Abel Tasman National Parc: mit dem Seekayak auf Robben- und Pinguin-Watch

Der Abel Tasman National Park liegt im Nord-Westen der Südinsel und wir haben uns seit Beginn der Reiseplanung in Deutschland auf ihn gefreut. Die zerklüftete Granitküste ist unterbrochen von tollen Buchten mit feinem, goldgelbem Sand. Wandern, Paddeln, Schwimmen, Ausruhen ... das macht man hier. Außerdem ist die Gegend bekannt für ihr schönes Wetter. Und so ist es dann auch ... bei strahlendem Sonnenschein brechen wir auf zum Paddeln. Zunächst ein Kuriosum ... wir steigen an Land in das Motorboot, welches uns tiefer in den Nationalpark bringen soll. Vom Trecker gezogen macht dies den ersten Kilometer mitsamt seinen Passagieren eine Landpartie bis es am Strand ins Wasser gelassen wird.

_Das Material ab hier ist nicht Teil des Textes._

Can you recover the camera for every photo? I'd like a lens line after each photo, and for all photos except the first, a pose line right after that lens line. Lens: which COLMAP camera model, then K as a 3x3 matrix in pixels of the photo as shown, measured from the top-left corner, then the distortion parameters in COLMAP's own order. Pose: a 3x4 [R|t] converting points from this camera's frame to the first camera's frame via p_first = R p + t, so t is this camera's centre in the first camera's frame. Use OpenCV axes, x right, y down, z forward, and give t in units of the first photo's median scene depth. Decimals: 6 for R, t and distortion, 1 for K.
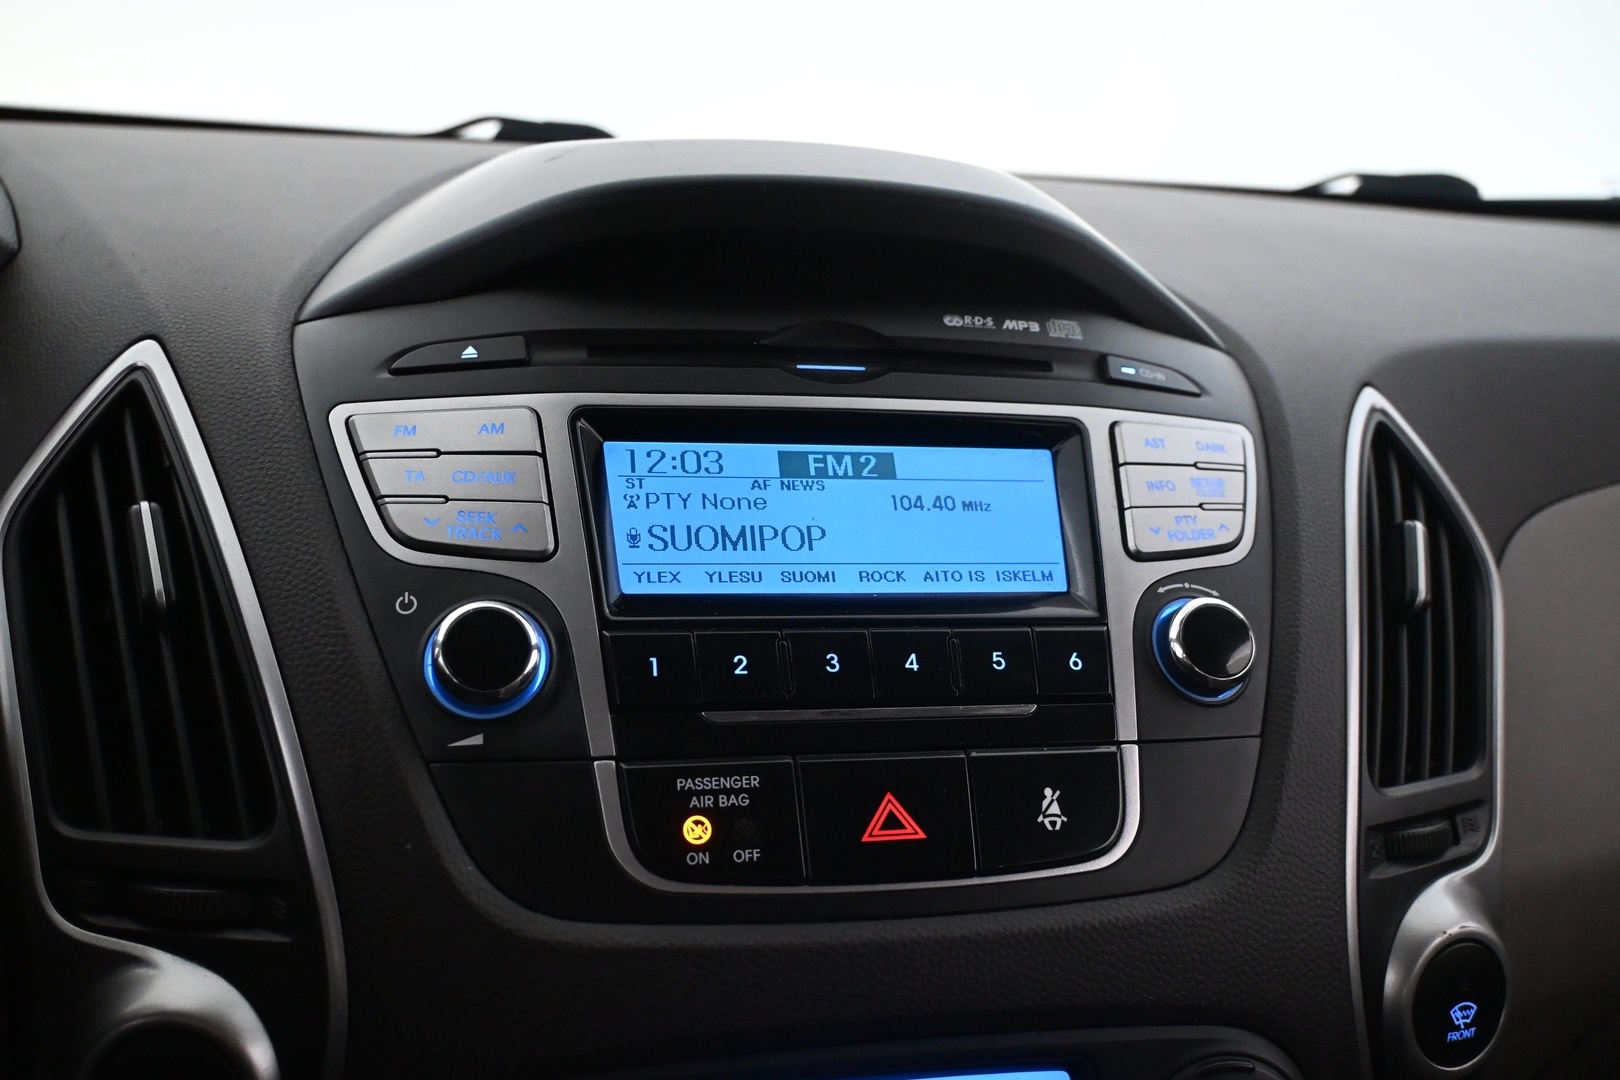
lens RADIAL K [[1529.5, 0, 811.2], [0, 1529.5, 540.1], [0, 0, 1]] dist [-0.020199, 0.000000]
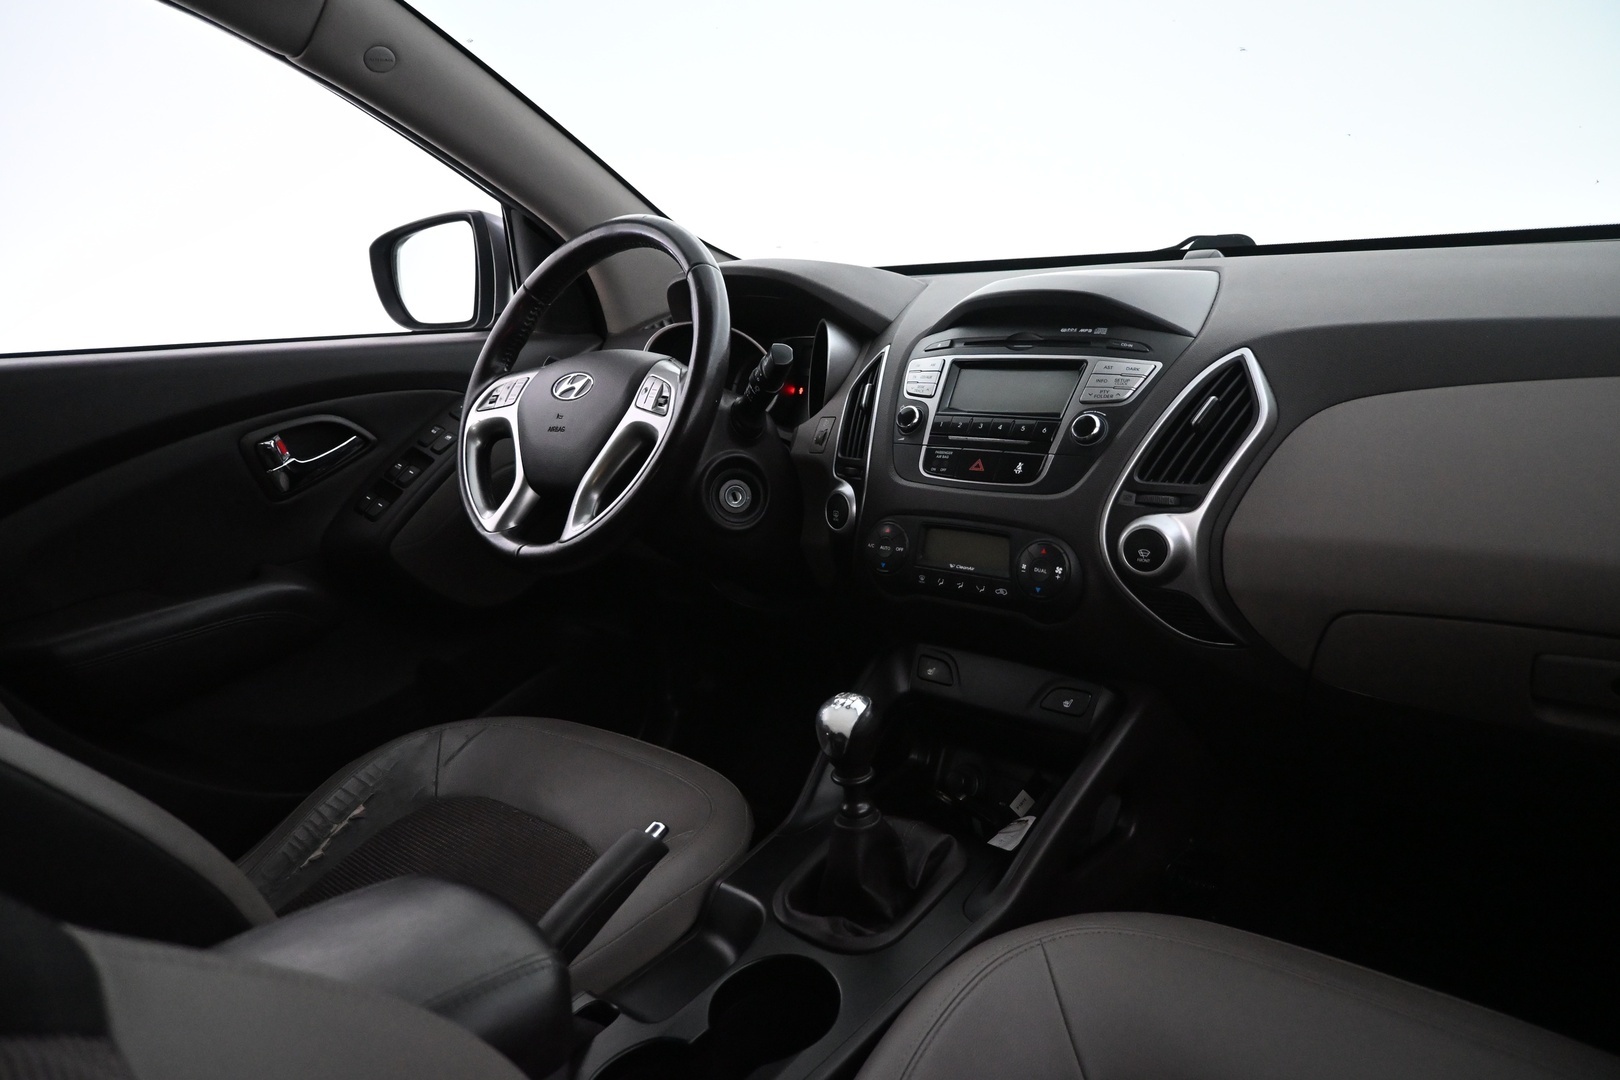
lens RADIAL K [[1122.8, 0, 802.4], [0, 1122.8, 537.0], [0, 0, 1]] dist [-0.036389, -0.000012]
pose [[0.571037, 0.105596, -0.814104, 2.015594], [-0.076160, 0.994230, 0.075539, 0.176545], [0.817384, 0.018867, 0.575785, -0.916442]]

Dann geht es los. Am Strand ein paar Erklärungen, wie man das Kayak händelt und wie man den Spritzschutz (mit Sicherheit nicht) abkriegt und dann aus dem Boot rauskommt im Falle des Kentern. Besser nicht Kentern ... nur zur Sicherheit.



Und schon sind wir auf dem Wasser ...



Schon bei der ersten Insel, die wir anpaddeln, haben wir Glück. Ein Großteil der dort lebenden Robbenkolonie räkelt sich in der Sonne oder nimmt ein Bad unmittelbar in unserer Nähe. Seht ihr das dicke Robbenmännchen faul auf dem Fels?






Das Hightlight des Tages ist dann das: Wir beobachten einen kleinen 'Little Blue Penguin', wie er sein Junges füttert. Tagsüber jagen die Pinguine eigentlich und man sieht die kleinen Genossen allenfalls kurz durch's Wasser schwimmen.



Wir könnten noch drei weitere Tage durch die vielen Buchten, Lagunen und Inselchen gleiten ... wenn einem nicht doch irgendwann die Arme weh täten. So ist es dann verschmerzest, als unser Motorboot kommt und der Tag mit einer Motorboot-Landpartie endet.